Guerre en Ukraine : « Un sentiment de mort imminente », après l’attaque d’une centrale électrique à Kiev, les civils craignent le chaos
Le ministère russe de la Défense a annoncé lundi avoir ciblé des stations de compression de gaz, des sous-stations électriques ainsi que des dépôts de munitions et d’armes fournis par l’Occident sur deux bases aériennes ukrainiennes. Selon le ministère ukrainien des Affaires étrangères, une centrale hydroélectrique a été bombardée dans la région de Kiev.
La Russie a lancé lundi matin sa plus grande vague de frappes aériennes depuis des semaines, affirmant avoir ciblé des sites énergétiques et tuant au moins quatre personnes dans l’ouest et le sud de l’Ukraine. L’armée dirigée par le chef du Kremlin vise en priorité les installations énergétiques de l’ennemi, un choix stratégique que les Ukrainiens redoutent particulièrement.
« Cela fait trois ans que nous sommes stressés »
Alors que les explosions continuent de résonner au-dessus de Kiev, Ioulia Volochyna attend que l’orage passe, réfugiée dans une station de métro, comme une centaine d’autres Ukrainiens tiraillés entre anxiété et fatalisme.

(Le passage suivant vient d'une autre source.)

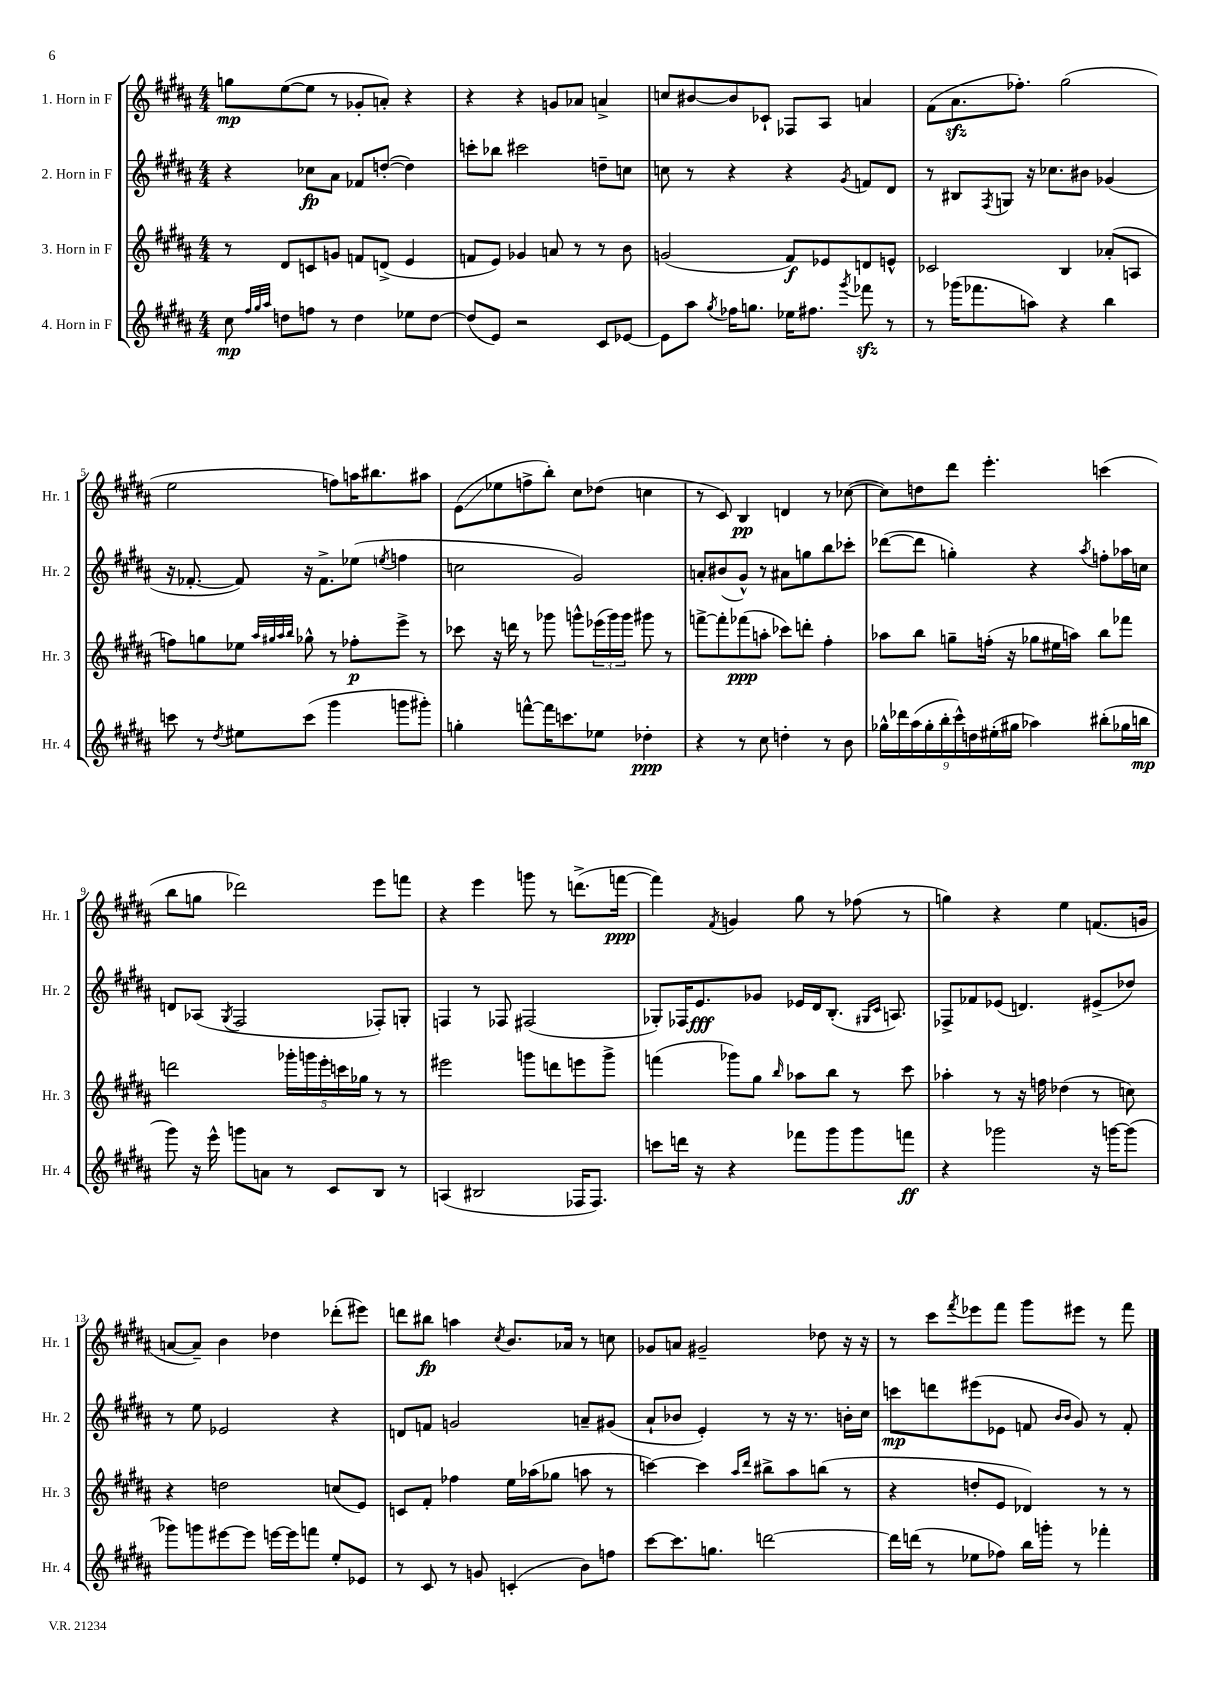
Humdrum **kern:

**kern	**kern	**kern	**kern
*staff4	*staff3	*staff2	*staff1
*clefG2	*clefG2	*clefG2	*clefG2
*k[f#c#g#d#a#]	*k[f#c#g#d#a#]	*k[f#c#g#d#a#]	*k[f#c#g#d#a#]
*M4/4	*M4/4	*M4/4	*M4/4
8cc#\	8r	4r	8gg\L
32qqff#/LLL	.	.	.
32qqgg#/	.	.	.
32qqaa#/JJJ	.	.	.
8dd\L	8d#/L	.	([8ee\
8ff\J	8c/	8cc-\L	8ee\]J
8r	8g/J	8a#\J	8r
4dd\	8f/L	8f-/L	8g-'/L
.	(8d^/J	([8dd'/J	8a'/J)
8ee-\L	4e/	4dd\])	4r
[8dd\J	.	.	.
=	=	=	=
(8dd/]L	8f/L	8ccc'\L	4r
8e/J)	8e/J)	8bb-\J	.
2r	4g-/	2ccc#\	4r
.	8a/	.	8g/L
.	8r	.	8a-/J
8c#/L	8r	8dd~\L	4a^/
[8e-/J	8b\	8cc\J	.
=	=	=	=
8e-\]L	(2g/	8cc\	8cc/L
8aa#\J	.	8r	[8b#/
8qgg#/	.	.	.
16ff-\LK	.	4r	8b#/]
8.gg\J	.	.	.
.	.	.	8c-`/J
16ee-\LK	8f#/L)	4r	8F-/L
8.ff#\J	.	.	.
.	8e-/	.	8A#/J
8qggg#/	.	8qg#/	.
8fff-\	8d/	8f/L	4a/
8r	8e^^/J	8d#/J	.
=	=	=	=
8r	2c-/	8r	(8f#\L
(16ggg-\LK	.	8B#/L	8.a#\
8.fff-\	.	.	.
.	.	8qF#/	.
.	.	8G/J	.
.	.	.	8.ff-'\J)
8aa\J)	.	16r	.
.	.	8.cc-\L	.
4r	4B/	.	(2gg#\
.	.	8b#\J	.
4bb\	(8a-'/L	(4g-/	.
.	8A/J	.	.
=	=	=	=
8ccc\	8ff\L)	16r	2ee\
.	.	[8.f-'/	.
8r	8gg\	.	.
8qdd#/	.	.	.
8ee#\L	8ee-\J	8f-/])	.
.	32qqaa#/LLL	.	.
.	32qqgg#/	.	.
.	32qqaa#/	.	.
.	32qqbb/JJJ	.	.
(8ccc\J	8gg-^^\	16r	.
.	.	8.f-^\L	.
4ggg#\	8r	.	8ff\L)
.	8ff-'\L	(8ee-\J	16aa\K
.	.	.	8.bb#\
.	.	8qee/	.
8ggg\L	8eee^\J	4ff\	.
8ggg#'\J)	8r	.	8aa#\J
=	=	=	=
4gg'\	8ccc-\	2cc\	(8e\L
.	16r	.	8ee-\
.	16ddd\	.	.
[8fff^^\L	8r	.	8ff^\
16fff\]K	8ggg-\	.	8bb'\J)
8.ccc\	.	.	.
.	8ggg^^\L	2g#/)	8cc#\L
8ee-\J	(24eee-\L	.	(8dd-\J
.	24ggg\)	.	.
.	24ggg\JJ	.	.
4dd-'\	8ggg#\	.	4cc\
.	8r	.	.
=	=	=	=
4r	[8fff^\L	8a'/L	8r
.	8fff'\]	(8b#/	8c#/)
8r	(8fff-\	8g#^^/J)	4B/
8cc#\	8aa'\J	8r	.
4dd'\	8ccc-\L)	8a#\L	4d/
.	8ddd'\J	8gg\	.
8r	4ff#'\	8bb\	8r
8b\	.	8ccc-'\J	([8cc-\
=	=	=	=
18gg-^^\LL	8aa-\L	([8ddd-\L	8cc-\]L)
18ddd-\	.	.	.
(18aa#\	.	.	.
.	8bb\J	8ddd-\]J	8dd\
18gg-'\	.	.	.
18bb'\	.	.	.
.	8gg~\L	4gg'\)	8ddd#\J
18ccc#^^\)	.	.	.
18dd\	.	.	.
.	(16ff'\Jk	.	4.eee'\
(18ee#'\	.	.	.
.	16r	.	.
18gg#\JJ	.	.	.
4aa-\)	8gg-\L	4r	.
.	16ee#\L	.	.
.	16aa\JJ)	.	.
.	.	8qaa#/	.
(8bb#'\L	8bb\L	8ff'\L	(4ccc\
16gg-\L	8fff-\J	16aa-\L	.
16bb\JJ	.	16cc\JJ	.
=	=	=	=
8ggg#\)	2ddd\	8d/L	8bb\L
16r	.	(8A-/J	8gg\J
16eee^^\	.	.	.
.	.	8qG#/	.
8ggg\L	.	2F#/	2ddd-\)
8a\J	.	.	.
8r	20ggg-'\LL	.	.
.	20ggg\	.	.
.	20eee'\	.	.
8c#/L	.	.	.
.	20ccc\	.	.
.	20gg-\JJ	.	.
8B/J	8r	8F-'/L)	8eee\L
8r	8r	8G'/J	8fff\J
=	=	=	=
(4A/	2eee#\	4F/	4r
2B#/	.	8r	4eee\
.	.	8F-/	.
.	8ggg\L	(2F#/	8ggg\
.	8ddd\	.	8r
16F-/LK	8eee\	.	(8.ddd^\L
8.F-/J)	.	.	.
.	8ggg^\J	.	.
.	.	.	[16fff\Jk
=	=	=	=
8ccc\L	(4fff\	8G-'/L)	4fff\])
16ddd\Jk	.	16F-/K	.
16r	.	8.e/	.
.	.	.	8qf#/
4r	8ggg-\L)	.	4g/
.	8gg#\J	8g-/J	.
.	16qqbb/	.	.
8fff-\L	8aa-\L	16e-/LL	8gg#\
.	.	16d#/J	.
8ggg#\	8bb\J	(8.B'/J	8r
8ggg#\	8r	.	(8ff-\
.	.	16qqG#/LL	.
.	.	16qqc#/JJ	.
.	.	8.A/)	.
8fff\J	8ccc#\	.	8r
=	=	=	=
4r	4aa-'\	8F-^/L	4gg\)
.	.	8f-/	.
2ggg-\	8r	(8e-/J	4r
.	16r	4.d/)	.
.	16ff\	.	.
.	(4dd-\	.	4ee\
16r	8r	(8e#^/L	(8.f/L
[16ggg\LK	.	.	.
(8ggg\]J	8cc\)	8dd-/J)	.
.	.	.	16g/Jk
=	=	=	=
8ggg-\L)	4r	8r	[8a/L
8ggg\	.	8ee\	8a~/]J)
[8eee#\	2dd\	2e-/	4b\
8eee#\]J	.	.	.
[16eee\LL	.	.	4dd-\
16eee\]J	.	.	.
8fff\J	.	.	.
8ee'/L	(8cc/L	4r	(8ddd-'\L
8e-/J	8e/J)	.	8eee#\J)
=	=	=	=
8r	8c/L	8d/L	8ddd\L
8c#/	8f#'/J	8f/J	8bb#\J
8r	4ff-\	2g/	4aa\
8g/	.	.	.
.	.	.	8qcc#/
(4c'/	16ee\LL	.	8.b/L
.	(16aa-\J	.	.
.	8gg-\J	.	.
.	.	.	16a-/Jk
8b\L)	8aa\	8a~/L	8r
8ff\J	8r	(8g#/J	8cc\
=	=	=	=
[8ccc#\L	[4ccc\)	8a#`/L	8g-/L
8.ccc#\]	.	8b-/J	8a/J
.	4ccc\]	4e'/)	2g#~/
8.gg\J	.	.	.
.	16qqaa#/LL	.	.
.	16qqddd#/JJ	.	.
[2ddd\	8bb#^\L	8r	.
.	8aa#\	16r	.
.	.	8.r	.
.	(8bb\J	.	8dd-\
.	8r	16b'\LL	16r
.	.	16cc#\JJ	16r
=	=	=	=
16ddd\]LL	4r	8ccc\L	8r
(16ddd\JJ	.	.	.
8r	.	8ddd\	8ccc#\L
.	.	.	8qfff#/
8ee-\L	8dd'/L	(8eee#\	8eee-\
8ff-\J)	8e/J	8e-\J	8fff#\J
16bb\LL	4d-/)	8f/	8ggg#\L
16ggg'\JJ	.	.	.
.	.	16qqb/LL	.
.	.	16qqb/JJ	.
8r	.	8g#/)	8eee#\J
4fff-'\	8r	8r	8r
.	8r	8f'/	8fff#\
==	==	==	==
*-	*-	*-	*-
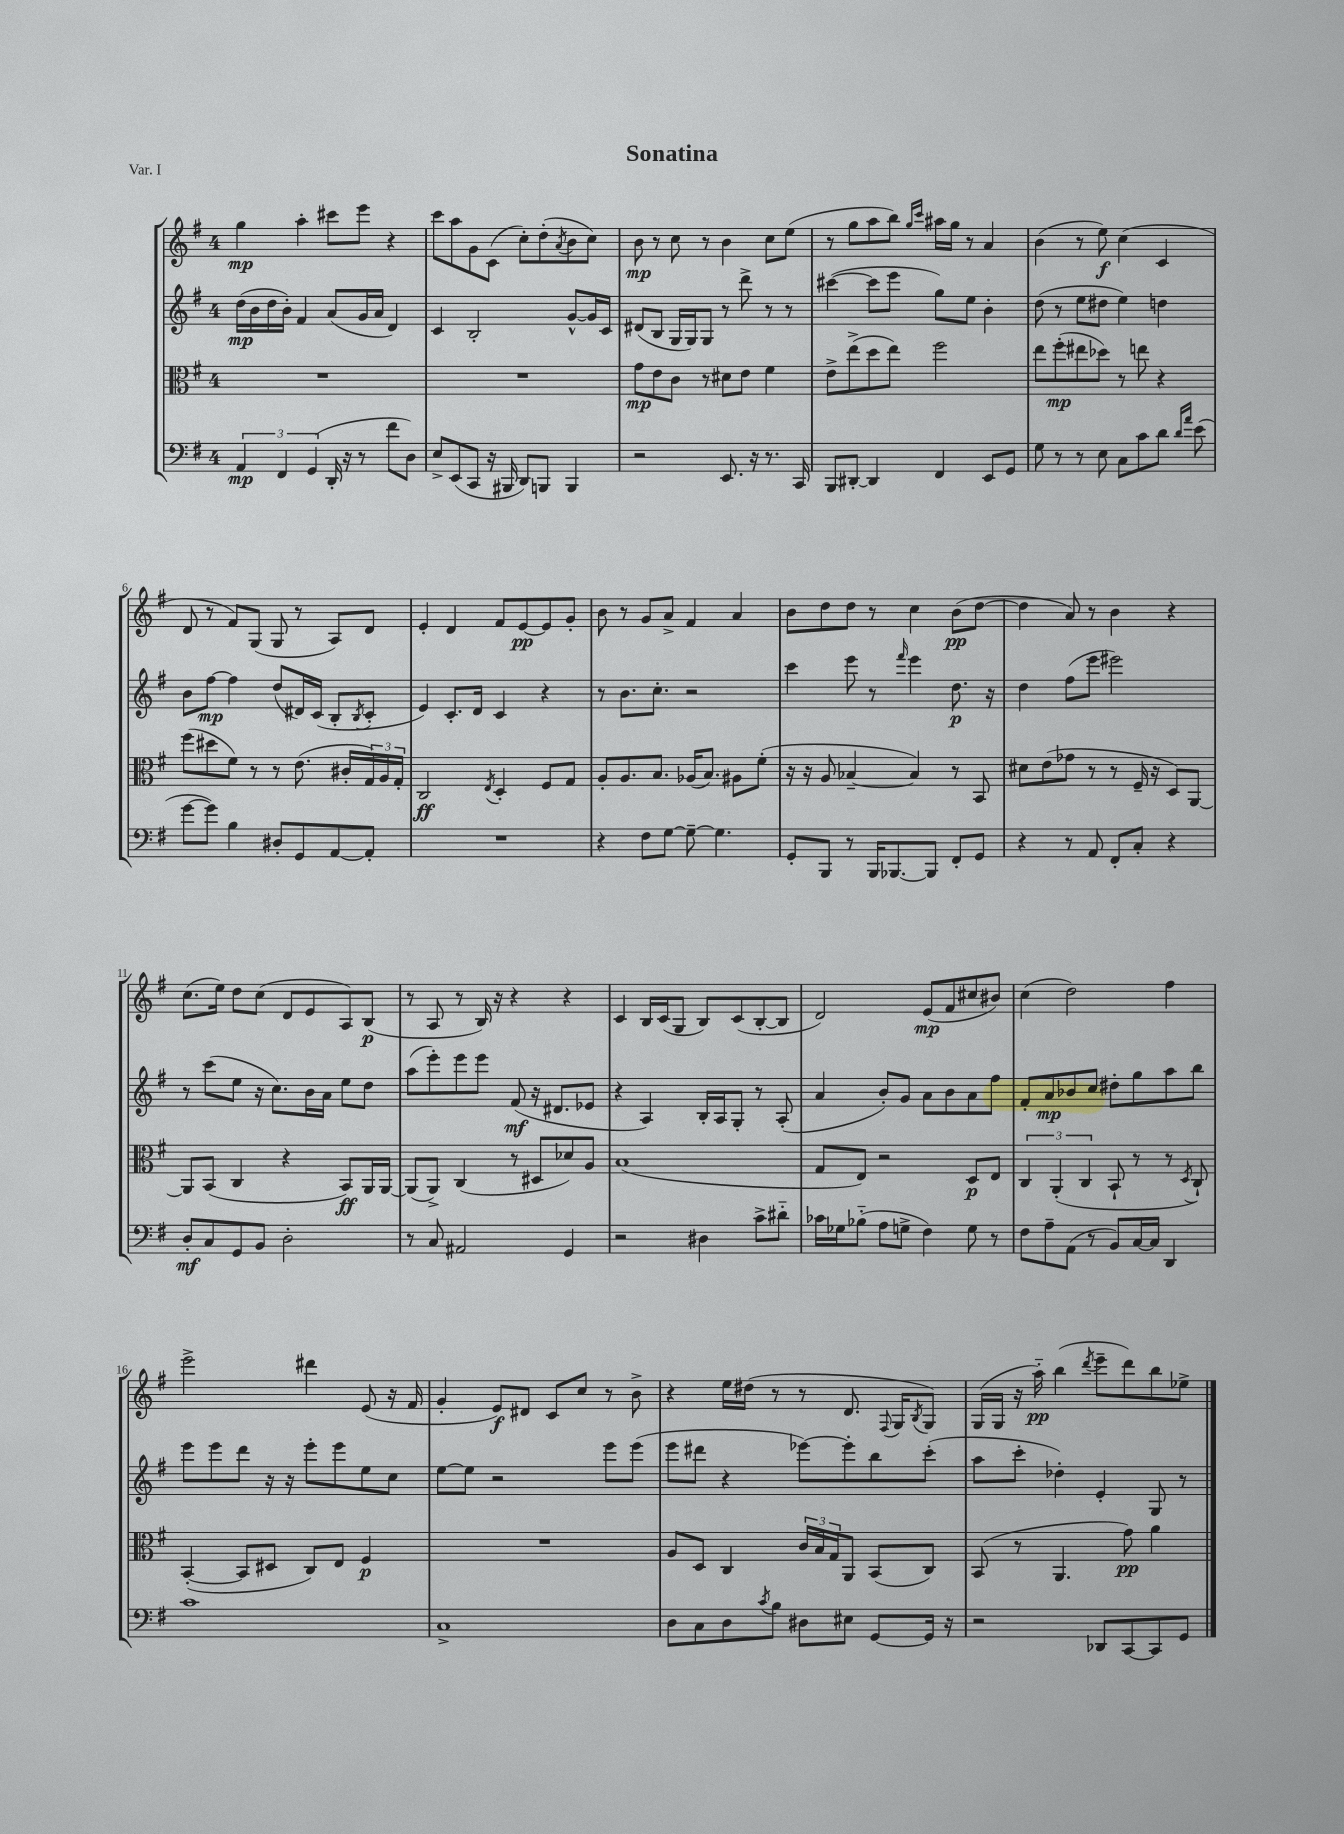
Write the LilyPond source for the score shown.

\header { title = "Sonatina" piece = "Var. I" }
<<
\new StaffGroup <<
\new Staff = "s0" {
    \clef treble \key g \major \once \override Staff.TimeSignature.style = #'single-digit \time 4/4
    g''4\mp a''4-. cis'''8 e'''8 r4 |
    c'''8 a''8 g'8 c'8( c''8-.) d''8-.( \acciaccatura { a'8 } b'8 c''8) |
    b'8\mp r8 c''8 r8 b'4 c''8 e''8( |
    r8 g''8 a''8 b''8) \grace { g''16 c'''16 } ais''16 g''16 r8 a'4 |
    b'4( r8 e''8\f) c''4( c'4 |
    d'8 r8 fis'8) g8( g8 r8 a8) d'8 |
    e'4-. d'4 fis'8 e'8~\pp e'8 g'8-. |
    b'8 r8 g'8 a'8-> fis'4 a'4 |
    b'8 d''8 d''8 r8 c''4 b'8\pp( d''8~ |
    d''4 a'8) r8 b'4 r4 |
    c''8.( e''16) d''8 c''8( d'8 e'8 a8) b8\p( |
    r8 a8 r8 b16) r16 r4 r4 |
    c'4 b16 c'16( g8 b8) c'8( b8~-. b8 |
    d'2) e'8\mp( fis'8 cis''8 bis'8) |
    c''4( d''2) fis''4 |
    e'''2-> dis'''4 e'8( r16 fis'16 |
    g'4-. e'8\f) dis'8 c'8 c''8 r8 b'8-> |
    r4 e''16 dis''16( r8 r8 d'8. \appoggiatura { fis8 } g16 \acciaccatura { b8 } g8) |
    g16( g16 r16 a''16-_\pp) b''4( \acciaccatura { d'''8 } e'''8-- d'''8) b''8 ees''8-> \bar "|." |
}
\new Staff = "s1" {
    \clef treble \key g \major \once \override Staff.TimeSignature.style = #'single-digit \time 4/4
    d''16\mp( b'16 d''16 b'16-.) fis'4 a'8( g'16 a'16 d'4) |
    c'4 b2-. g'8~-^ g'16 c'16 |
    dis'8( b8 g16 g16) g8 r8 d'''8-> r8 r8 |
    cis'''4~( cis'''8 e'''8 g''8) e''8 b'4-. |
    d''8( r8 e''8 dis''8 e''4) d''4 |
    b'8 fis''8~\mp fis''4 d''8( dis'16) c'16( b8-. \acciaccatura { b8 } c'8-. |
    e'4) c'8.-. d'16 c'4 r4 |
    r8 b'8. c''8.-. r2 |
    c'''4 e'''8 r8 \grace { fis'''16 } e'''4 d''8.\p r16 |
    d''4 fis''8( e'''8 eis'''2) |
    r8 c'''8( e''8 r16 c''8.) b'16 a'16 e''8 d''8 |
    a''8( e'''8-.) e'''8 e'''8 fis'8\mf( r16 dis'8. ees'8 |
    r4 a4) b16-. a16 g8-. r8 a8-.( |
    a'4 b'8-.) g'8 a'8 b'8 a'8 fis''8 |
    fis'8-. a'8\mp bes'8 c''8 dis''8-. g''8 a''8 b''8 |
    e'''8 e'''8 d'''8 r16 r16 e'''8-. e'''8 e''8 c''8 |
    e''8~ e''8 r2 e'''8 e'''8( |
    e'''8 dis'''8 r4 ees'''8~) ees'''8-. b''8 c'''8-.( |
    a''8 c'''8-. des''4-.) e'4-. g8 r8 \bar "|." |
}
\new Staff = "s2" {
    \clef alto \key g \major \once \override Staff.TimeSignature.style = #'single-digit \time 4/4
    R1 |
    R1 |
    g'8\mp e'8 c'8 r8 dis'8 e'8 fis'4 |
    e'8-> e''8->( d''8 e''8) fis''2 |
    e''8 fis''8-.\mp( eis''8 des''8) r8 e''8 r4 |
    fis''8( dis''8 fis'8) r8 r8 e'8.( cis'16-. \tuplet 3/2 { g16) a16 g16-. } |
    c2\ff \acciaccatura { e8 } d4-. fis8 g8 |
    a8-. a8. b8. aes16( b8.) ais8 fis'8-.( |
    r16 r16 a8 bes4~-- bes4) r8 b,8 |
    dis'8 e'8( ges'8 r8 r8 fis16-- r16 d8) a,8~ |
    a,8 b,8( c4 r4 b,8\ff) a,16 a,16~ |
    a,8( a,8->) c4( r8 dis8 des'8) a8 |
    b1( |
    g8 e8) r2 d8\p e8 |
    \tuplet 3/2 { c4 a,4-.( c4 } b,8-! r8 r8 \acciaccatura { d8 } c8-!) |
    b,4~-.( b,8 dis8 c8) e8 fis4\p |
    R1 |
    a8 d8 c4 \tuplet 3/2 { c'16 b16 g16 } a,8 b,8( c8) |
    b,8( r8 a,4. g'8\pp) a'4 \bar "|." |
}
\new Staff = "s3" {
    \clef bass \key g \major \once \override Staff.TimeSignature.style = #'single-digit \time 4/4
    \tuplet 3/2 { a,4\mp fis,4 g,4( } d,16-. r16 r8 fis'8 d8) |
    e8-> e,8( c,8 r16 bis,,16 d,8) b,,8 b,,4 |
    r2 e,8. r16 r8. c,16 |
    b,,8 dis,8~-. dis,4 fis,4 e,8 g,8 |
    g8 r8 r8 e8 c8 c'8 d'8 \grace { d'16 a'16 } e'8( |
    g'8~ g'8) b4 dis8-. g,8 a,8~ a,8-. |
    R1 |
    r4 fis8 g8~ g8~-- g4. |
    g,8-. b,,8 r8 b,,16 bes,,8.~ bes,,8 fis,8-. g,8 |
    r4 r8 a,8 fis,8-. c8-. r4 |
    d8-.\mf c8 g,8 b,8 d2-. |
    r8 c8 ais,2 g,4 |
    r2 dis4 c'8-> dis'8-_ |
    ces'16 ges16 bes8-_( a8 g8-> fis4) g8 r8 |
    fis8 a8-- a,8( r8 b,8) c16~ c16 d,4 |
    c'1 |
    c1-> |
    d8 c8 d8 \acciaccatura { c'8 } b8 dis8 eis8 g,8~ g,16 r16 |
    r2 des,8 c,8~ c,8 g,8 \bar "|." |
}
>>
>>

La capitale ukrainienne a également été attaquée, à un moment où de nombreux habitants se rendent au travail. « Quand il y a des explosions, ça me fait toujours frémir. Mon cœur bat plus vite. »explique, d’une voix calme, Mme Volochyna. « C’est dur de vivre avec ça »dit l’avocat de 34 ans. « Je m’inquiète pour ma famille, pour mes amis, pour toute l’Ukraine, pour nos défenseurs. Cela fait trois ans que nous sommes stressés. »souligne Ioulia Volochyna.
« C’était un sentiment de mort imminente qui ne peut être exprimé par des mots »souffle Viktoriia Skyba à la Kyiv Independentune mère de 29 ans qui a échappé de justesse aux bombardements de lundi matin.
La guerre dure depuis trois ans et les Ukrainiens tentent de trouver un équilibre entre la nécessité de continuer à vivre et celle de se protéger des attaques meurtrières. Les habitants de Kiev ignorent souvent les alarmes anti-aériennes qui font désormais partie de leur quotidien, mais cette fois-ci, les explosions ont été inhabituellement fortes.
« Nous semblons nous habituer à cette peur »
Anna Boublyk, plongée dans un livre, dit avoir fait le deuil de la guerre. « Quand on entend une explosion, on ne se sent pas très à l’aise, mais si on s’inquiète tout le temps… On entend ces explosions depuis trois ans maintenant. »dit la femme de 23 ans.
Svetlana Khartchenko discute avec une femme qu’elle vient de rencontrer, toutes deux assises sur des chaises pliantes devant la mosaïque rouge et or qui orne la gare. Elle est arrivée vers 6h30, juste après le déclenchement du réveil. « Tout le monde ici ressent de la douleur »elle a dit. « Ce qui est inquiétant, c’est que nous semblons nous habituer à cette peur. »
Une crainte partagée par d’autres Ukrainiens. « Quand tu y es déjà habitué (aux attaques)on n’y pense plus. On fait tout automatiquement »se lamente Vasyl Cherniavskyi
La femme de 51 ans vient de la région de Donetsk, à l’est du pays, désormais en partie occupée par l’armée russe. « Personne ne pensait que la Russie, qui était autrefois notre sœur, nous causerait autant de chagrin »elle confie. « C’est une guerre tellement brutale qui se déroule là-bas »ajoute-t-elle, les larmes aux yeux.
L’hiver redouté
Les attaques contre les installations électriques en Ukraine accroissent également les craintes pour les mois à venir. « Si nous laissons le système électrique être détruit, les gouvernements occidentaux seront confrontés à une nouvelle vague de migration, surtout en hiver, une période très fragile. Nous comprenons déjà que nous devons réévaluer l’état du système électrique et son fonctionnement en hiver. »déclare Roman Nitsovych, directeur de recherche au sein du groupe de réflexion ukrainien sur l’énergie DiXi Group.
La Russie concentre ses efforts militaires sur la région de Donetsk malgré la contre-offensive sans précédent lancée par les forces ukrainiennes dans la région russe de Koursk, destinée entre autres à forcer Moscou à déplacer ses troupes.
Habitués à la guerre, ces civils ukrainiens craignent le chaos total à l’approche de l’hiver, où les conditions de vie pourraient être désastreuses, voire mortelles.